● **Text section**

▼

Somewhat Ordinary May 9, 2011 at 10:09 am

Well, I’m late to your blog, but I’ve been hugging you this whole time. Figured I better get my ass on here and comment, too. Just so ya know your loved!

Reply

Gail May 13, 2011 at 7:06 am

Here from the Roundup! Thinking of you!

Reply

Journeywoman May 13, 2011 at 8:21 am

Hugs. Came here from the roundup. As we wait (and wait and wait) I understand how crazy it can be. Just an aside–my sibs are 13 and 10 years older than me respectively. I don’t feel like I missed out at all. That being said, I bet they sometimes wish I didn’t tag around with them as often as I did. Takes all kinds.

Reply

Calliope May 13, 2011 at 11:52 am

not to be obnoxious because you have a lot of stuff on your plate and all…

BUT PLEASE WRITE MORE

Seriously. Your eloquence and honesty in this post is breathtaking.

▲

● **Dataset extract**
▼

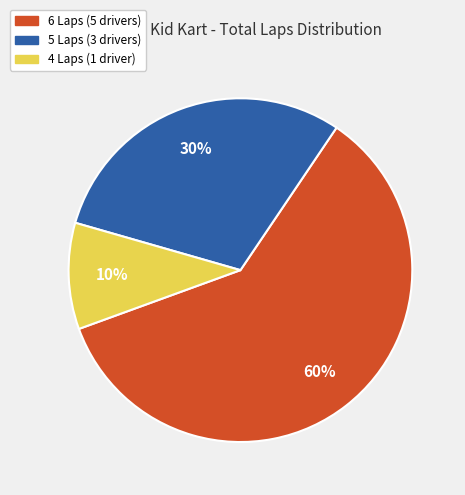

Count the number of slices in the pie.

3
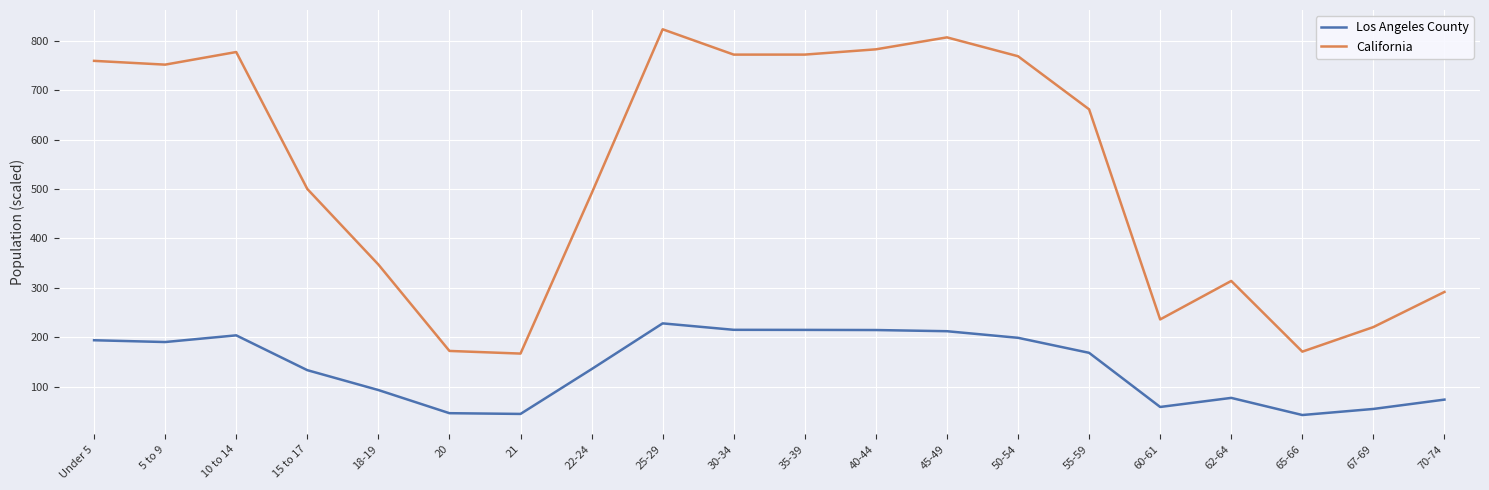

Which category has the highest value in the Los Angeles County series?

25-29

▲

● **Complete the following**
1. Render this sentence from the blog comments in Spanish: "I don’t feel like I missed out at all."
2. Duplicate the passage of the blog comments starting at "not to be obnoxious" and ending at "post is breathtaking.".
The lines are separate material and have no connection to the blog comments.

● **Task solutions**
1. No siento que me haya perdido nada en absoluto.

2.
not to be obnoxious because you have a lot of stuff on your plate and all…

BUT PLEASE WRITE MORE

Seriously. Your eloquence and honesty in this post is breathtaking.